Supplied records Block Start

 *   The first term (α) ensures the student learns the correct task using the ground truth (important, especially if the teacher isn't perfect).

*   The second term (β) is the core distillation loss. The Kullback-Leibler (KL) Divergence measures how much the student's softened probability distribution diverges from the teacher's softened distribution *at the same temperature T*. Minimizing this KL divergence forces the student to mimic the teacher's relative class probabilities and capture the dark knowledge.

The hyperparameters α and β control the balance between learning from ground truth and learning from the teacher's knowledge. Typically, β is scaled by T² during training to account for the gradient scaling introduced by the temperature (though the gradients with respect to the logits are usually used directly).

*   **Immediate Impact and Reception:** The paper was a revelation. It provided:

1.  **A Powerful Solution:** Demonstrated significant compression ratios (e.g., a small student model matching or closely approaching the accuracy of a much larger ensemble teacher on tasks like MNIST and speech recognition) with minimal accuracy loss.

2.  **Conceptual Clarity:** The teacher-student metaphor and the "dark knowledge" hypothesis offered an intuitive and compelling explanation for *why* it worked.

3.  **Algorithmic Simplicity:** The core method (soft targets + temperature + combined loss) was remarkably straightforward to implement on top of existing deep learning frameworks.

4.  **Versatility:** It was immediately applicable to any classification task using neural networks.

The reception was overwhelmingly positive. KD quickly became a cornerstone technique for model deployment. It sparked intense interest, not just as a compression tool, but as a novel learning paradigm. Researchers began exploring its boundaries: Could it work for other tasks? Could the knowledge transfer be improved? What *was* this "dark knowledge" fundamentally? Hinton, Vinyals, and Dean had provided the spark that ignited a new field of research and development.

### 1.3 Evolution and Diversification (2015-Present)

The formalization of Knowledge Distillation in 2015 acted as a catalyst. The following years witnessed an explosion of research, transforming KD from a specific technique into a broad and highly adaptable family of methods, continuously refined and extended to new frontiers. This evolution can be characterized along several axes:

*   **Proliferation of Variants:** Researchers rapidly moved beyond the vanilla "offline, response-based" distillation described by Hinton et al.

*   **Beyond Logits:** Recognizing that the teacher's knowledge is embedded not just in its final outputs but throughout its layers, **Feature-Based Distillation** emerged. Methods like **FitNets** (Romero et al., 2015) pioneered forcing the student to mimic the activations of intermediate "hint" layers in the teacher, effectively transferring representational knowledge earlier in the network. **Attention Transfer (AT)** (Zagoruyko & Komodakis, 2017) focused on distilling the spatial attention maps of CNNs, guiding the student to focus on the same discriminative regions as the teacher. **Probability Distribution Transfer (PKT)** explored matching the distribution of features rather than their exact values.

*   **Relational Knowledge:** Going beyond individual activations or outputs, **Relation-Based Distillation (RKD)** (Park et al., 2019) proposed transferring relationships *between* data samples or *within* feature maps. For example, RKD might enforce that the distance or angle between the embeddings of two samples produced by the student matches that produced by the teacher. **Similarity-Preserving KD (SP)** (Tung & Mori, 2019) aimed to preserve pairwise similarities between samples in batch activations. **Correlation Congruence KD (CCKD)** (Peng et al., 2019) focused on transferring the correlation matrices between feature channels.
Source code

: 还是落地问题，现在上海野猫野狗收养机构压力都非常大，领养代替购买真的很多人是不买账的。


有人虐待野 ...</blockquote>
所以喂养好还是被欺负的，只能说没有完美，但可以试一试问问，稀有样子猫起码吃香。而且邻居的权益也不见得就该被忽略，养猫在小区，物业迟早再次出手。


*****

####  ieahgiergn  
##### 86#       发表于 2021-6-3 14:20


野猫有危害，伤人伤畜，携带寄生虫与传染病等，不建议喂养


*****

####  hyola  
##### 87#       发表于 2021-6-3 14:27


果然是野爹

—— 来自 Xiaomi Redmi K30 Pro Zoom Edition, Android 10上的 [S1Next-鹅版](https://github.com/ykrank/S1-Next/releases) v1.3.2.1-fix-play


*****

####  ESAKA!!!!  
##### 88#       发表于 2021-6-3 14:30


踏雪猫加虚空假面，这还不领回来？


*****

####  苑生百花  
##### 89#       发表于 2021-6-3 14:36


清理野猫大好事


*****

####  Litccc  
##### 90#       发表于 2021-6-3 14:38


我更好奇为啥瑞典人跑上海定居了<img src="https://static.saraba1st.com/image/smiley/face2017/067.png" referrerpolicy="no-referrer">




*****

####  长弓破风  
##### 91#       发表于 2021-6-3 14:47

Supplied records Block End
Supplied records Block Start

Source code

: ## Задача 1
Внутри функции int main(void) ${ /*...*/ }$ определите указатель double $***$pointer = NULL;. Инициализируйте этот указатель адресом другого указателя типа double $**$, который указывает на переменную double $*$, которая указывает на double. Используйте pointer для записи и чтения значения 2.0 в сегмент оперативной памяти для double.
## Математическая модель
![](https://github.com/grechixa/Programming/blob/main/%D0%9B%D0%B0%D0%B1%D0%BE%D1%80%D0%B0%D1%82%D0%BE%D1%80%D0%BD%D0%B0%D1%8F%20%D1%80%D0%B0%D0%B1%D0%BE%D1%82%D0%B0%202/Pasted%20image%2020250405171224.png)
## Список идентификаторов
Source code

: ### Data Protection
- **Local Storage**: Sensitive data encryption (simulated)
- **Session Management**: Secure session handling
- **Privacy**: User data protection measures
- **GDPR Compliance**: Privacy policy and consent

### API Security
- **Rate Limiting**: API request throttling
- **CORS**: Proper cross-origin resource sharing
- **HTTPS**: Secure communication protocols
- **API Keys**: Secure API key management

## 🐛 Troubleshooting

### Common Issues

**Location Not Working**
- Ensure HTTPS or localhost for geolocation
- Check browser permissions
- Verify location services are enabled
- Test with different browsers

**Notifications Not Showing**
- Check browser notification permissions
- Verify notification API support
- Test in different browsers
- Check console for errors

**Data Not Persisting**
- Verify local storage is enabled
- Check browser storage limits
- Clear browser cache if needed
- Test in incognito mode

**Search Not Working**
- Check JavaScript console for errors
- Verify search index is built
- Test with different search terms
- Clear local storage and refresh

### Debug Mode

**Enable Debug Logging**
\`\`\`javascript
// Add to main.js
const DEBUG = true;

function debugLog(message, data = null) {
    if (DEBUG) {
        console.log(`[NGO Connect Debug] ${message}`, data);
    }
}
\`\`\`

Supplied records Block End
Supplied records Block Start

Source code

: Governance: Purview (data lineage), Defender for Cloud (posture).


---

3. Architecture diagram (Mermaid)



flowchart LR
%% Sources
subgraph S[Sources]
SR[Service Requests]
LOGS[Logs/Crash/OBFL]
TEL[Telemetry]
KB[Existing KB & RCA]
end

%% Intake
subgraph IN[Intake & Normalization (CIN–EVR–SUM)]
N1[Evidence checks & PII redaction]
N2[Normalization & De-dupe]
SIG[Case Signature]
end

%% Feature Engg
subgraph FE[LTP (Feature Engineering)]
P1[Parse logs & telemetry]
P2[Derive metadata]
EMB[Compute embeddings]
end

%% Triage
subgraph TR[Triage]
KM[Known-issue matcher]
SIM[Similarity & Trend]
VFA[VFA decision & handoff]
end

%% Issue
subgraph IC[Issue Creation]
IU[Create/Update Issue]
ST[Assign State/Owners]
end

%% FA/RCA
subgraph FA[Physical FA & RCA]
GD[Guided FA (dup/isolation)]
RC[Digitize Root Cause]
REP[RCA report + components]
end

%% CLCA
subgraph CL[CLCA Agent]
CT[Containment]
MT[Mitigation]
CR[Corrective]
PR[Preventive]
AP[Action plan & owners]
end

Supplied records Block End

Task instructions. Return the lines from the one containing "teacher isn't perfect)." through the one containing "the dark knowledge.", both included, copied without any change.

Written answer.
 *   The first term (α) ensures the student learns the correct task using the ground truth (important, especially if the teacher isn't perfect).

*   The second term (β) is the core distillation loss. The Kullback-Leibler (KL) Divergence measures how much the student's softened probability distribution diverges from the teacher's softened distribution *at the same temperature T*. Minimizing this KL divergence forces the student to mimic the teacher's relative class probabilities and capture the dark knowledge.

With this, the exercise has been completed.